Research comparing the two finds no meaningful difference in outcomes. Both reduce symptoms effectively for up to six months. One meta-analysis found that all major therapy types, including counseling and psychodynamic therapy, produced positive results, though the therapeutic effect tended to diminish after about nine months. That doesn’t mean therapy failed. It means postpartum depression sometimes requires ongoing support rather than a single course of treatment.
When searching for a therapist, look for someone with a PMH-C credential (Perinatal Mental Health Certification). This tells you they have specialized training in the emotional challenges of pregnancy and the postpartum period. Postpartum Support International maintains an online directory of qualified perinatal mental health professionals across the United States and Canada at postpartum.net, and their helpline (1-800-944-4773) can connect you with local providers.

WORK TO COMPLETE
List each way the postpartum depression passage gives for finding a qualified therapist. The listing that follows comes from a separate source and is unrelated to the postpartum depression passage.

DATASET RECORDS
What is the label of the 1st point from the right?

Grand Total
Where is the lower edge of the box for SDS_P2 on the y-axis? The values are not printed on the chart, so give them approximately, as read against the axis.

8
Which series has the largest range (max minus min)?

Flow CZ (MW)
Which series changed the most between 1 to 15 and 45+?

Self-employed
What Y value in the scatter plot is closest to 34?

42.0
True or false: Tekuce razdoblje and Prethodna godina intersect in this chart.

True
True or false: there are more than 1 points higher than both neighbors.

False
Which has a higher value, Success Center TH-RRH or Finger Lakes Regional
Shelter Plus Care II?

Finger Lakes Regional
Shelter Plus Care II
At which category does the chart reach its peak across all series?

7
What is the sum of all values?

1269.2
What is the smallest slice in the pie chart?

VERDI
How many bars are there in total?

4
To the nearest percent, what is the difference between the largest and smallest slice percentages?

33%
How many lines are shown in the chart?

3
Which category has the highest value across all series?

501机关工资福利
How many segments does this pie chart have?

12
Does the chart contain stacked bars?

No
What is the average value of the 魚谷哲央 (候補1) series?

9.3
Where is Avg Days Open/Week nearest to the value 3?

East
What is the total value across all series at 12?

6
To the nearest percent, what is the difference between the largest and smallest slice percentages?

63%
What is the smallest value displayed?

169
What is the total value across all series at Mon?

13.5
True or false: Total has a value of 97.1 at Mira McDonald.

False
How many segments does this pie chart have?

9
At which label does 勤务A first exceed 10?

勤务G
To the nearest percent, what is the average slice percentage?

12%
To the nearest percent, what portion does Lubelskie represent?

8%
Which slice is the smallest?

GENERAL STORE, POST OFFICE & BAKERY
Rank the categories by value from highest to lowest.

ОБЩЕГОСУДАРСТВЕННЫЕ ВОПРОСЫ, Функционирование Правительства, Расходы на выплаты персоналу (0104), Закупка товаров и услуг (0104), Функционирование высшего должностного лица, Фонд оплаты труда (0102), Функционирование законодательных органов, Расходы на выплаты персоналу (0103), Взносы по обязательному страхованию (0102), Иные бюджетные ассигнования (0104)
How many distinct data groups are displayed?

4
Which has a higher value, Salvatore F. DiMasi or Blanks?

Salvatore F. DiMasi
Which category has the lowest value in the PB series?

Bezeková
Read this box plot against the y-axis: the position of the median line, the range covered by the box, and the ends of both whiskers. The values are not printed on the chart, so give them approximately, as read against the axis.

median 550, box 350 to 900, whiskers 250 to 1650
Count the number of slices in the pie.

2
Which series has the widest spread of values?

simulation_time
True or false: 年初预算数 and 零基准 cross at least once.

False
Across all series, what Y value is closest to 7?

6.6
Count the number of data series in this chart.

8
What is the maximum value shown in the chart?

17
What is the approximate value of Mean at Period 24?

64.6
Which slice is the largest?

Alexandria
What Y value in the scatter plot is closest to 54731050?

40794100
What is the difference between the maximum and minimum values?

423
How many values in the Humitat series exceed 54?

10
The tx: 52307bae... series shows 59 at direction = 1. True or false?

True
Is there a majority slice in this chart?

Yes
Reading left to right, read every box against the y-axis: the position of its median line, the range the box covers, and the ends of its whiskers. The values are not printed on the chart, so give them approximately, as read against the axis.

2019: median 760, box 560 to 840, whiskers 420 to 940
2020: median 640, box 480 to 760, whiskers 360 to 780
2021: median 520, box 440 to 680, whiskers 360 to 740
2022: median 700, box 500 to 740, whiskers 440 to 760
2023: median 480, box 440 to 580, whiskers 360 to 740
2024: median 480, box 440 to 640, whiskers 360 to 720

SOLUTION TO THE PROBLEM
- Look for a therapist with a PMH-C credential (Perinatal Mental Health Certification).
- Search the online directory of qualified perinatal mental health professionals that Postpartum Support International maintains at postpartum.net.
- Call the Postpartum Support International helpline (1-800-944-4773) to be connected with local providers.